Murakami S, Yokomizo H, Matsushita S, Ogawa M, Nishimura Y
Department of Neuroscience and Immunology, Kumamoto University Graduate School of Medical Sciences, Japan.
Immunol Lett. 1996 Mar;49(3):149-53. doi: 10.1016/0165-2478(96)02495-9.
We investigated binding of p53- and Ras-derived peptides with frequently observed missense mutations, to various L cell transfectants expressing a single species of HLA-DR complex, and found that: (i) all the synthetic peptides bound to various DR complexes with a variable affinity; (ii) some DR allelic products had a high affinity for both p53- and Ras-derived peptides (e.g., DRB11502), whereas others almost no affinity (e.g., DRB11101); and (iii) DR-binding motifs described in the literature can explain some of the allele-specific interactions between mutated peptides and DR complexes. Therefore, some mutated Ras- and p53-derived peptides could be tumor-specific antigens recognized by CD4+ T cells in an HLA-DR allele-specific manner.
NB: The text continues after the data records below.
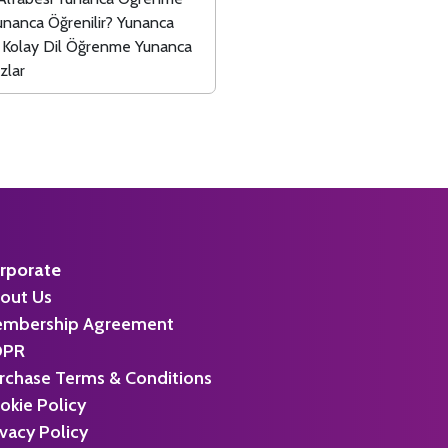
unanca Öğrenilir? Yunanca
r Kolay Dil Öğrenme Yunanca
zlar
rporate
out Us
mbership Agreement
DPR
rchase Terms & Conditions
okie Policy
ivacy Policy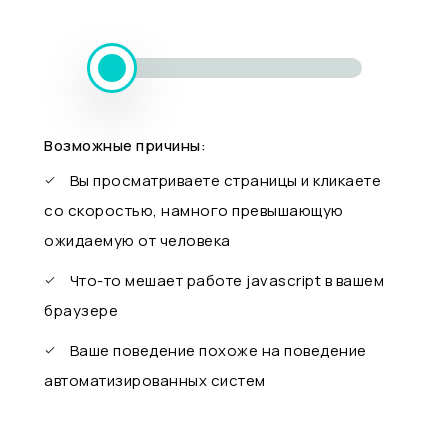
Возможные причины:
Вы просматриваете страницы и кликаете
со скоростью, намного превышающую
ожидаемую от человека
Что-то мешает работе javascript в вашем
браузере
Ваше поведение похоже на поведение
автоматизированных систем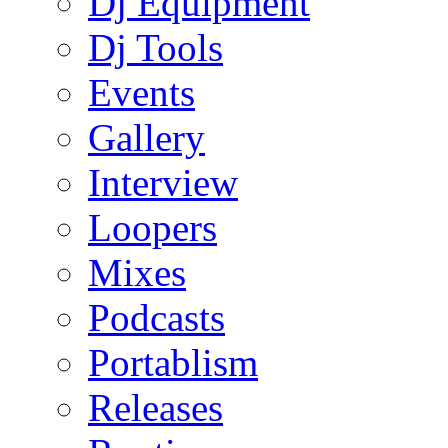
Dj Equipment
Dj Tools
Events
Gallery
Interview
Loopers
Mixes
Podcasts
Portablism
Releases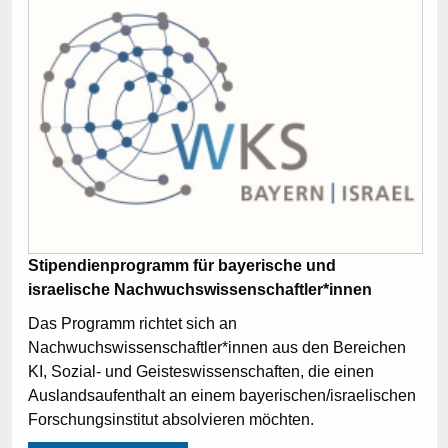
Stipendienprogramm für bayerische und
israelische Nachwuchswissenschaftler*innen
Das Programm richtet sich an
Nachwuchswissenschaftler*innen aus den Bereichen
KI, Sozial- und Geisteswissenschaften, die einen
Auslandsaufenthalt an einem bayerischen/israelischen
Forschungsinstitut absolvieren möchten.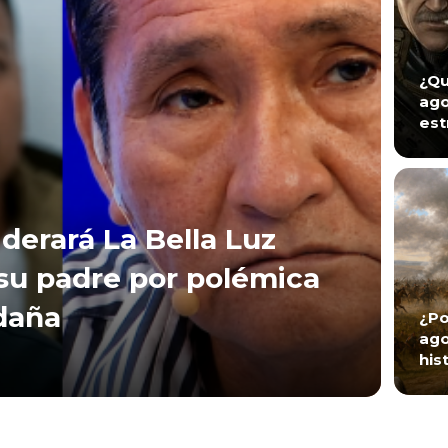
¿Qu
ago
est
iderará La Bella Luz
 su padre por polémica
daña
¿Po
ago
his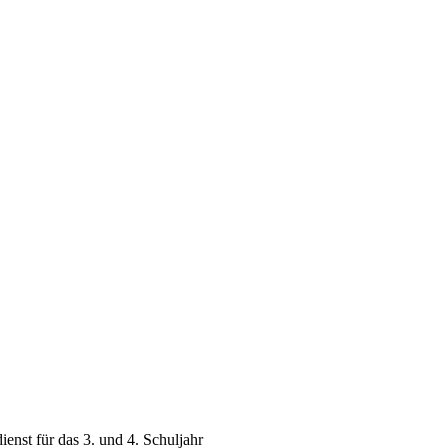
nst für das 3. und 4. Schuljahr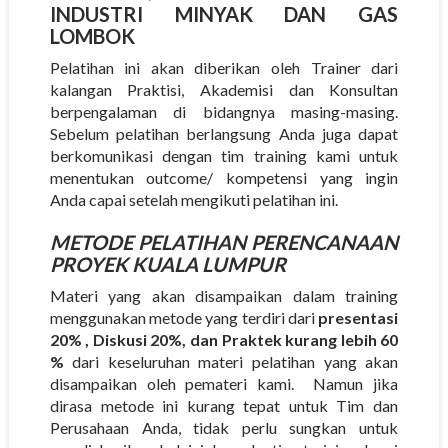
INDUSTRI MINYAK DAN GAS
LOMBOK
Pelatihan ini akan diberikan oleh Trainer dari
kalangan Praktisi, Akademisi dan Konsultan
berpengalaman di bidangnya masing-masing.
Sebelum pelatihan berlangsung Anda juga dapat
berkomunikasi dengan tim training kami untuk
menentukan outcome/ kompetensi yang ingin
Anda capai setelah mengikuti pelatihan ini.
METODE
PELATIHAN PERENCANAAN
PROYEK KUALA LUMPUR
Materi yang akan disampaikan dalam training
menggunakan metode yang terdiri dari
presentasi
20% , Diskusi 20%, dan Praktek kurang lebih 60
%
dari keseluruhan materi pelatihan yang akan
disampaikan oleh pemateri kami. Namun jika
dirasa metode ini kurang tepat untuk Tim dan
Perusahaan Anda, tidak perlu sungkan untuk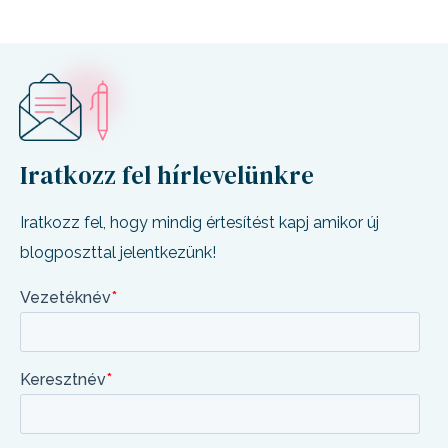
Iratkozz fel hírlevelünkre
Iratkozz fel, hogy mindig értesítést kapj amikor új
blogposzttal jelentkezünk!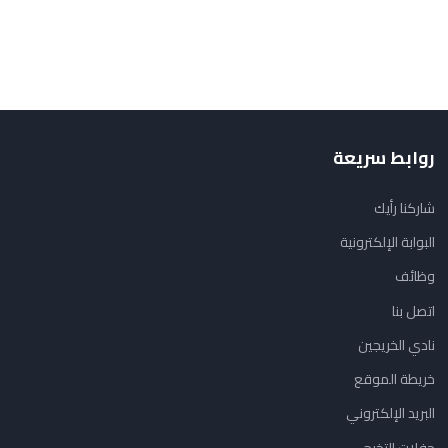
روابط سريعة
شاركنا رأيك
البوابة الإلكترونية
وظائف
اتصل بنا
نادي الخريجين
خريطة الموقع
البريد الإلكتروني
حفلات التخرج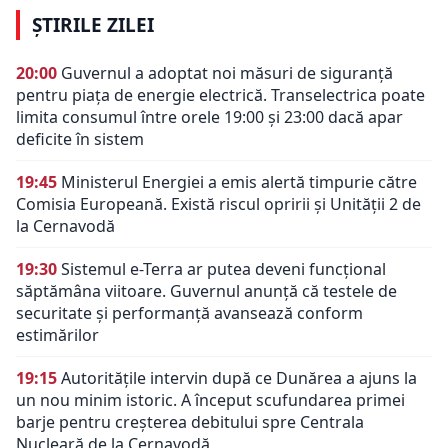
ȘTIRILE ZILEI
20:00
Guvernul a adoptat noi măsuri de siguranță
pentru piața de energie electrică. Transelectrica poate
limita consumul între orele 19:00 și 23:00 dacă apar
deficite în sistem
19:45
Ministerul Energiei a emis alertă timpurie către
Comisia Europeană. Există riscul opririi și Unității 2 de
la Cernavodă
19:30
Sistemul e-Terra ar putea deveni funcțional
săptămâna viitoare. Guvernul anunță că testele de
securitate și performanță avansează conform
estimărilor
19:15
Autoritățile intervin după ce Dunărea a ajuns la
un nou minim istoric. A început scufundarea primei
barje pentru creșterea debitului spre Centrala
Nucleară de la Cernavodă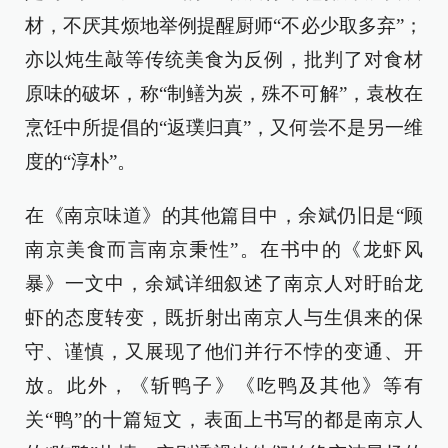
材，不厌其烦地举例提醒厨师“不必少取多弃”；
亦以炖生敲等传统美食为反例，批判了对食材
原味的破坏，称“制鳝为炭，殊不可解”，袁枚在
烹饪中所提倡的“返璞归真”，又何尝不是另一维
度的“淳朴”。
在《南京味道》的其他篇目中，余斌仍旧是“顾
南京美食而言南京秉性”。在书中的《龙虾风
暴》一文中，余斌详细叙述了南京人对盱眙龙
虾的态度转变，既折射出南京人与生俱来的保
守、谨慎，又展现了他们并行不悖的变通、开
放。此外，《斩鸭子》《吃鸭及其他》等有
关“鸭”的十篇短文，表面上书写的都是南京人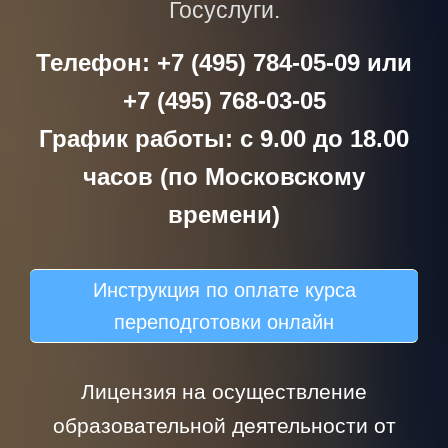
Госуслуги.
Телефон: +7 (495) 784-05-09 или
+7 (495) 768-03-05
График работы: с 9.00 до 18.00
часов (по Московскому
времени)
Инструкция по оплате курса
переподготовки онлайн
Лицензия на осуществление
образовательной деятельности от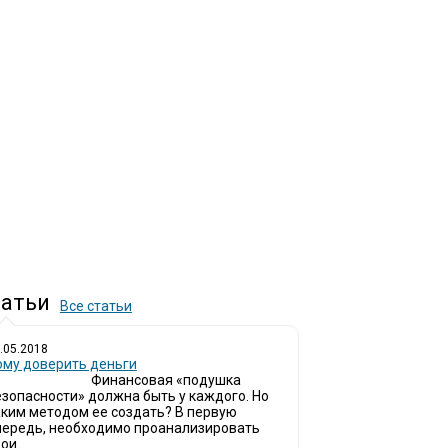
атьи
Все статьи
.05.2018
ому доверить деньги
Финансовая «подушка
езопасности» должна быть у каждого. Но
аким методом ее создать? В первую
чередь, необходимо проанализировать
ои...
我们研究了携带常见错义突变的p53和Ras衍生肽与表达单一HLA-DR复合物的各种L细胞转染子的结合情况,结果发现:(i)所有合成肽均以可变亲和力与各种DR复合物结合;(ii)一些DR等位基因产物对p53和Ras衍生肽均具有高亲和力(例如DRB11502),而其他一些则几乎没有亲和力(例如DRB11101);(iii)文献中描述的DR结合基序可以解释一些突变肽与DR复合物之间的等位基因特异性相互作用。因此,一些突变的Ras和p53衍生肽可能是以HLA-DR等位基因特异性方式被CD4+ T细胞识别的肿瘤特异性抗原。